Deutscher Science-Fiction-Preis
Laudatio beste deutschsprachige Kurzgeschichte 2021:
»Wagners Stimme« von Carsten Schmitt
in »Wie künstlich ist Intelligenz?«, herausgegeben von Klaus N. Frick, PLAN9 Verlag, Hamburg, ISBN-13 978-3-948700-02-7, E-Book ISBN-13 978-3-948700-08-9
»Jedes neue Loch in seinem Kopf gibt der Stimme ein wenig mehr Raum. Das sei nicht schlimm, sagen die Ärzte, denn die Stimme und er, das sei praktisch ein und dasselbe.«
Herr Wagner hört eine Stimme in seinem Kopf, eine Stimme, die ihm im Alltag hilft, in einem Alltag, den er alleine immer weniger bewältigen kann. Denn Herr Wagner leidet an Alzheimer, und eine implantierte Künstliche Intelligenz soll ihm helfen.
»Ich werde dafür sorgen, dass deine Persönlichkeit so lange wie möglich erhalten bleibt.« Herr Wagner lacht, als er die Stimme in seinem Kopf hört.[…] »Es klingt wie ich.«
In der Science-Fiction ist das Thema der Künstlichen Intelligenz nicht neu, es sei nur an den Computer HAL 9000 aus »2001: Odyssee im Weltraum« erinnert. Meist waren die daraus folgenden Geschichten jedoch eher Konfrontationen zwischen Menschen und den von ihnen geschaffenen Intelligenzen. Carsten Schmitt beschreibt in seiner Geschichte eine KI, die den Menschen hilft, ihre Persönlichkeit trotz der Krankheit zu bewahren, indem sie als Stimme im Kopf Hilfestellungen leistet und Kranken die Welt erklärt.

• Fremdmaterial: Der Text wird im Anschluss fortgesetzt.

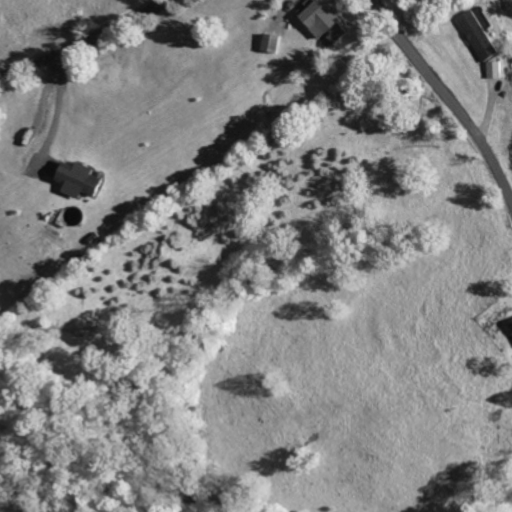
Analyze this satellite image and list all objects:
road: (304, 5)
building: (319, 21)
building: (478, 32)
building: (494, 69)
road: (55, 116)
building: (74, 180)
building: (77, 180)
building: (510, 325)
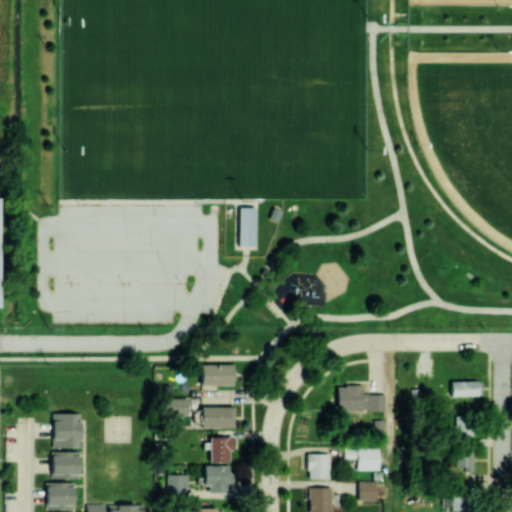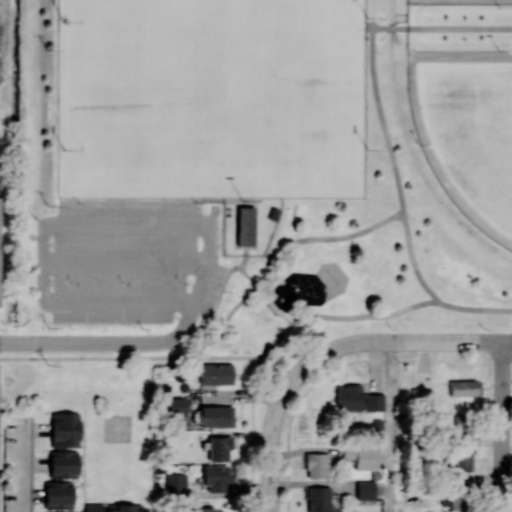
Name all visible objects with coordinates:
park: (459, 1)
road: (391, 12)
road: (379, 26)
road: (442, 27)
park: (142, 88)
park: (289, 88)
park: (210, 98)
park: (467, 129)
park: (261, 161)
road: (415, 162)
road: (395, 168)
building: (273, 214)
building: (244, 226)
building: (247, 226)
road: (41, 253)
road: (271, 258)
road: (125, 260)
parking lot: (123, 261)
road: (205, 269)
road: (476, 307)
road: (398, 340)
road: (100, 343)
road: (229, 356)
building: (215, 373)
building: (464, 387)
building: (356, 399)
building: (172, 405)
building: (215, 416)
building: (462, 425)
road: (502, 427)
building: (64, 429)
road: (270, 440)
building: (218, 447)
building: (361, 456)
building: (462, 461)
building: (63, 463)
building: (316, 465)
road: (26, 470)
road: (389, 473)
building: (215, 477)
building: (175, 484)
building: (364, 490)
building: (57, 495)
building: (455, 497)
building: (317, 499)
building: (93, 507)
building: (123, 508)
building: (206, 509)
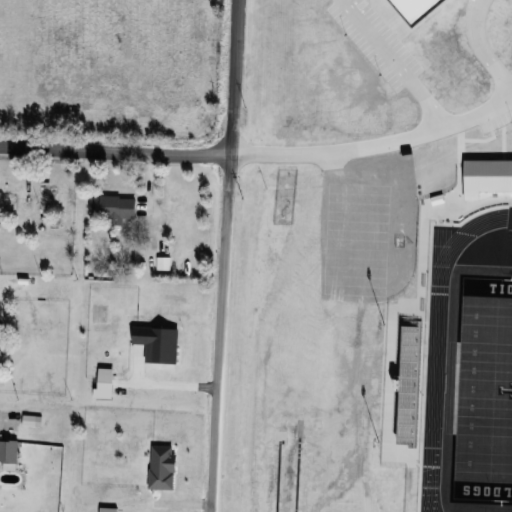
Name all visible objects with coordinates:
road: (484, 47)
road: (398, 66)
road: (237, 74)
road: (374, 143)
road: (115, 151)
building: (114, 208)
road: (220, 330)
building: (1, 349)
road: (167, 388)
road: (7, 419)
building: (32, 420)
building: (9, 451)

Wir erleben, wie die Stimme trainiert wird, mit Wagners Erinnerungen und Emotionen. Dabei gibt es Dinge, die er nicht mehr weiß, und solche, die er nicht mehr wissen will. So möchte Jens Wagner beispielsweise mit seiner Tochter nichts mehr zu tun haben, da er ihr sehr übel nimmt, nicht zur Beerdigung ihrer Mutter gekommen zu sein.
Dem Autor gelingt es mit großem Einfühlungsvermögen, Wagners Ängste, seine Versuche, ein normales Leben zu führen, und schließlich seine zunehmende Orientierungslosigkeit und seine Verlorenheit zu schildern. Der fortschreitende Verfall des Protagonisten nimmt den Lesenden mit auf eine Reise ins Nichts. Dabei gelingt dem Autor das Kunststück, die künstliche Intelligenz, die zuerst eher penetrant und besserwisserisch daherkommt, in ihrem Bemühen, ihre Aufgabe zu erfüllen, mitfühlend wirken zu lassen, was ihr Menschlichkeit verleiht. Sie will Wagner helfen, gerät dabei aber zunehmend an ihre Grenzen, denn auch »Wagners Stimme« kann den fortschreitenden Verfall nicht aufhalten. Sie kann nur lindern, den Verlust hinauszögern.

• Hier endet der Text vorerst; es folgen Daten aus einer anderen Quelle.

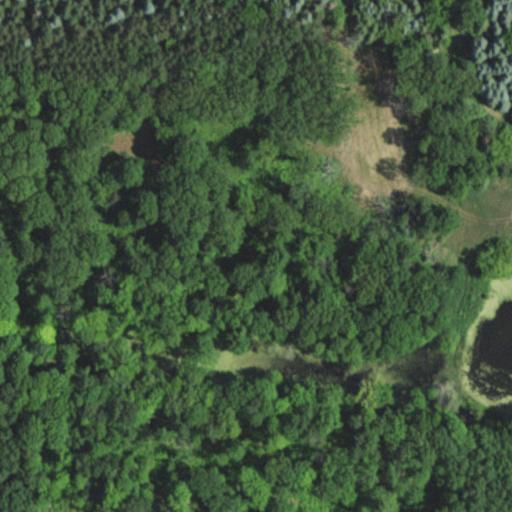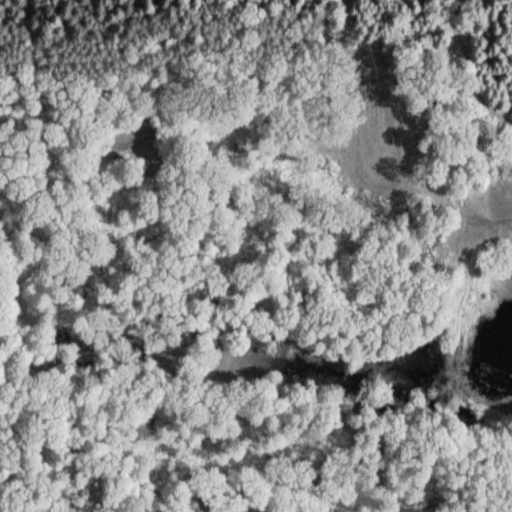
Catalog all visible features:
road: (156, 369)
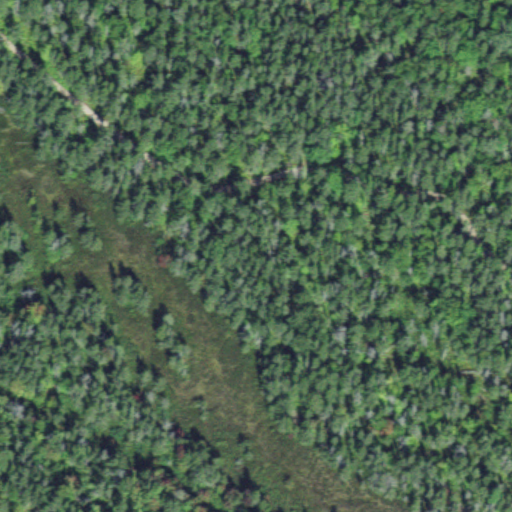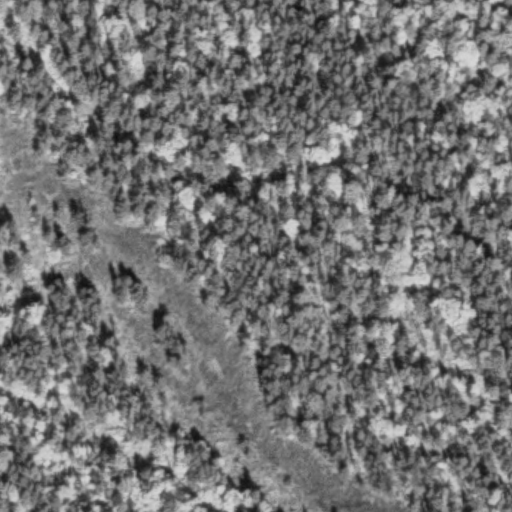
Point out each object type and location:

Am Ende übernimmt sie es, für Jens Wagner zu entscheiden, als er es nicht mehr kann:
»Sie muss eine Entscheidung treffen, muss sie so treffen, wie er, sie, es tun würde.« Hier schließt sich der Kreis zum Beginn, als die Ärzte schon meinten, die Stimme und er, das sei praktisch ein und dasselbe. Ganz am Schluss gelingt Herrn Wagner doch noch einmal eine Kontaktaufnahme mit seiner Tochter, aber sie ist ihm in diesem Moment völlig fremd, und ist wirklich er es noch, der den Kontakt aufnimmt?
Ein aktuelles Thema aus der Medizin, eine beängstigende und realistische Schilderung eines geistigen Verfalls verknüpft mit einem neuen Blick auf eine klassische Science-Fiction-Idee in einer langsam und behutsam erzählten, wunderbaren berührenden Kurzgeschichte. Eine Geschichte, die nachdenklich macht und an die eigene Verletzlichkeit und Sterblichkeit erinnert.
Aus diesen Gründen freut sich das Komitee, »Wagners Stimme« von Carsten Schmitt mit dem Deutschen Science-Fiction-Preis 2021 auszuzeichnen.
Yvonne Tunnat, Franz Hardt
– für das Preiskomitee –
im November 2021
English translation
German Science Fiction Award
Laudatio best German-language short fiction 2021:
»Wagner’s Voice« by Carsten Schmitt
in »Wie künstlich ist Intelligenz?«, edited by Klaus N. Frick, PLAN9 Verlag, Hamburg, ISBN-13 978-3-948700-02-7, e-book ISBN-13 978-3-948700-08-9
»Every new hole in his head leaves a void for the Voice to fill. The doctors say he shouldn’t be worried, since he and the Voice are practically the same thing.«
Mr. Wagner hears a Voice in his head, a Voice helping him in his daily routine, a routine he alone can less and less cope with. For Mr. Wagner is afflicted with Alzheimer’s, and an implanted Artificial Intelligence shall help him.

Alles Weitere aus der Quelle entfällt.